**What to produce**: Copy the passage about Office development from "One area of" to "their client applications.", word for word.

**Provided text**:
────────────────────

One area of Office that did need cleaning up was the use of primary interop assemblies (PIAs) for managed code applications calling Office COM resources. PIAs act as a bridge that allows developers to execute managed .NET code against native COM APIs. The problem is that Office application developers must deploy PIAs, which are themselves essentially large collections of APIs, along with their client applications.
Jay Schmelzer, program manager on the Visual Studio Team at Microsoft, singles out PIAs as an important improvement to the tool stack for Office development in this month's VSInsider column ("Raising the Bar"). "By eliminating the need for PIAs, developers can dramatically reduce the size and complexity of their deployment packages -- saving them time and resources," he explains. For more on PIAs in this issue, see the Type Equivalence Support section in this month's On VB column, "What's New in Visual Basic 2010".
Microsoft Senior Product Manager Durant also singles out the native Office file formats, and the programmability aspects of the new Open XML SDK 2.0. Developers can craft server- or client-side applications that interact with Open XML Office document and data files, enabling a host of document processing scenarios.
"With the SDK, developers now have direct, element-level access to document content. It's great for enabling solutions to extract, examine or modify a document's contents," Durant says.
Still, says Durant, there are times when developers will want to turn directly to the Office APIs. While the SDK makes it easy to push data into an Excel spreadsheet file, for instance, he says developers will want to turn to the Excel APIs to kick off complex calculations. "This is when using code against the Office APIs comes back into play, and we continue to encourage and support programming Office applications in that way," Durant says.

────────────────────

**Provided information**:
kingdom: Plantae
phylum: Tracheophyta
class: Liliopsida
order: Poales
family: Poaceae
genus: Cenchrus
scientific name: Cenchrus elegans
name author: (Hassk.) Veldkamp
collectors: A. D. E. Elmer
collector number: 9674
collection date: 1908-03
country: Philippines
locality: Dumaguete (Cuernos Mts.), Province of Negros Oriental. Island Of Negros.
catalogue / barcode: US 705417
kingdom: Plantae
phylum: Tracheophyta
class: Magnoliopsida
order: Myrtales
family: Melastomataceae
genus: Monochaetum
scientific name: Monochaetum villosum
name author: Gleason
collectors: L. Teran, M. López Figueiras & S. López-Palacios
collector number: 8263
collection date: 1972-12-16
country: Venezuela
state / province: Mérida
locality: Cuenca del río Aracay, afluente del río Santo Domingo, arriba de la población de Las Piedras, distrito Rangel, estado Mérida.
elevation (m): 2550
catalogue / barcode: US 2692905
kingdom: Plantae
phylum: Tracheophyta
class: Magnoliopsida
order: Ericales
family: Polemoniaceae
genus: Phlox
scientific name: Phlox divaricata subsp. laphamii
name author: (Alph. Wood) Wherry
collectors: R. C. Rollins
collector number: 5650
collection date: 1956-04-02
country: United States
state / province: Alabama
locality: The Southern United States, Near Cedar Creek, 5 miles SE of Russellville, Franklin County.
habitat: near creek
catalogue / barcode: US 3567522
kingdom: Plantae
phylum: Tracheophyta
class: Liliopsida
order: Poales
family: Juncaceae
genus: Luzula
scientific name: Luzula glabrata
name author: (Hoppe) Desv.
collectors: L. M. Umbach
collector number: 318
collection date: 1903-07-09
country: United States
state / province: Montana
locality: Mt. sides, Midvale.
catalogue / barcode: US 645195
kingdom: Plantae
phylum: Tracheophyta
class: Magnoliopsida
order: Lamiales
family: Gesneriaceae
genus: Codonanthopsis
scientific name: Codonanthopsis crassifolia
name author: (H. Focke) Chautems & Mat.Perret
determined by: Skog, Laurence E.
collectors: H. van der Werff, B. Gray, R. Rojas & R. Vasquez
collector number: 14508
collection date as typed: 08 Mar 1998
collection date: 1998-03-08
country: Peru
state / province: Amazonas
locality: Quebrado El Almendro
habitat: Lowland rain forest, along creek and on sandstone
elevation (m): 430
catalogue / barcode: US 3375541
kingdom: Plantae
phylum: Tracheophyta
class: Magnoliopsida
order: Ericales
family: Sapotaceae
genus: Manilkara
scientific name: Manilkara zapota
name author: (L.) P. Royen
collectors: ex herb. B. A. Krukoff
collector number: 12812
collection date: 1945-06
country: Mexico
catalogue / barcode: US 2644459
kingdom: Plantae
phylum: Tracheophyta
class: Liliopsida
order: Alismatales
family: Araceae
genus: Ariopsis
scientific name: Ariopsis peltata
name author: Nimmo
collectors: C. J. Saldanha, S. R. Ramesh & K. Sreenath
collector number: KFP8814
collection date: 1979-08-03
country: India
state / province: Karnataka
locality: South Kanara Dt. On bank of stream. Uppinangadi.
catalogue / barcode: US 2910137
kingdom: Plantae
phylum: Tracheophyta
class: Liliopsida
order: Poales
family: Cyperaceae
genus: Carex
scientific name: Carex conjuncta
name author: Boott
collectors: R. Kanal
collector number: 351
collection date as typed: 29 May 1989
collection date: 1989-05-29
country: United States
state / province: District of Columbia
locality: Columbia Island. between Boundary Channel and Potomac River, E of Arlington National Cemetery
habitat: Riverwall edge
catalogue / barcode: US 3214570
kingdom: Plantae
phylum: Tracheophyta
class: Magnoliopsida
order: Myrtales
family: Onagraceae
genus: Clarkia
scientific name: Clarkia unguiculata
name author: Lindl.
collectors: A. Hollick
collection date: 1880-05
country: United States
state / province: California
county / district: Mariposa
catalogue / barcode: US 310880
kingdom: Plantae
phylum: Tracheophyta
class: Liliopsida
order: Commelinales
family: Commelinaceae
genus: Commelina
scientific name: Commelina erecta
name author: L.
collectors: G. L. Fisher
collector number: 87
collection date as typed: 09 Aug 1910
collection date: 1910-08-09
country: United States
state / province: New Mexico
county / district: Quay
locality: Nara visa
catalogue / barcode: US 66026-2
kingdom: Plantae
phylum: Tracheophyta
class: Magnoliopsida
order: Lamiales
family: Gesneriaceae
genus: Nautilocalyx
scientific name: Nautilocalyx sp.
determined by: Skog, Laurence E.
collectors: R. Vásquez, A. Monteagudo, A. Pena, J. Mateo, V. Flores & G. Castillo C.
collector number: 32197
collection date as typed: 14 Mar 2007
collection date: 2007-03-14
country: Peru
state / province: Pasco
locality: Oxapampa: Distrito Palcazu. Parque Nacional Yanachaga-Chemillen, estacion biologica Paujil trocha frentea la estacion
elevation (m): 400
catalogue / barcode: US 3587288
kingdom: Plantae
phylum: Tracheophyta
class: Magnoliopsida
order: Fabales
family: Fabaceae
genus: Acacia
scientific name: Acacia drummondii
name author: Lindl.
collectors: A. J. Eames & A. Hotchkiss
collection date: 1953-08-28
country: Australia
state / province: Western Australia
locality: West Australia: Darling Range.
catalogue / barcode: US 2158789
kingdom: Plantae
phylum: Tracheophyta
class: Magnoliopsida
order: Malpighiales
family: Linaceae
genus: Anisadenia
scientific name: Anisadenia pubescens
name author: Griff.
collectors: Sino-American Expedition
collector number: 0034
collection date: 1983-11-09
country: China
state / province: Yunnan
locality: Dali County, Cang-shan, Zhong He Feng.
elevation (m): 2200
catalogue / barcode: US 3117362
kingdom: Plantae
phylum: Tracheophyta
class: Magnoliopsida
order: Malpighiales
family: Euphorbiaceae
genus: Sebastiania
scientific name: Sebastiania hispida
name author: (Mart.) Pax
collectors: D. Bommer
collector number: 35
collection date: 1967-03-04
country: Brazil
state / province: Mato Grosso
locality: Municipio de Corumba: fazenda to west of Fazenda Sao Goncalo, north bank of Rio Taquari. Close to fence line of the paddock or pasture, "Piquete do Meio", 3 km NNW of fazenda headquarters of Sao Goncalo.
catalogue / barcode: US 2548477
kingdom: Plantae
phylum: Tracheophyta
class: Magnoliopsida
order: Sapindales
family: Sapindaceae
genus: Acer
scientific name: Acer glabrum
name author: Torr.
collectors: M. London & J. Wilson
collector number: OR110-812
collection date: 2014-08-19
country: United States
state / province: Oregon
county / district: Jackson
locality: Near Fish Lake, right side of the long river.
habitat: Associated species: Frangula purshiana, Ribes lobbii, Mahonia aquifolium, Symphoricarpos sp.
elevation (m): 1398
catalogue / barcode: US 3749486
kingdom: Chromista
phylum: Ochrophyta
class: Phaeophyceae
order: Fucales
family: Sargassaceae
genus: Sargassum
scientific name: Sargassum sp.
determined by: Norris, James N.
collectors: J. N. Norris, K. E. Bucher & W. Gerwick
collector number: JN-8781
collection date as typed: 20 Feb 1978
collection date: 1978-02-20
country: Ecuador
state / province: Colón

────────────────────

**Your solution**:
One area of Office that did need cleaning up was the use of primary interop assemblies (PIAs) for managed code applications calling Office COM resources. PIAs act as a bridge that allows developers to execute managed .NET code against native COM APIs. The problem is that Office application developers must deploy PIAs, which are themselves essentially large collections of APIs, along with their client applications.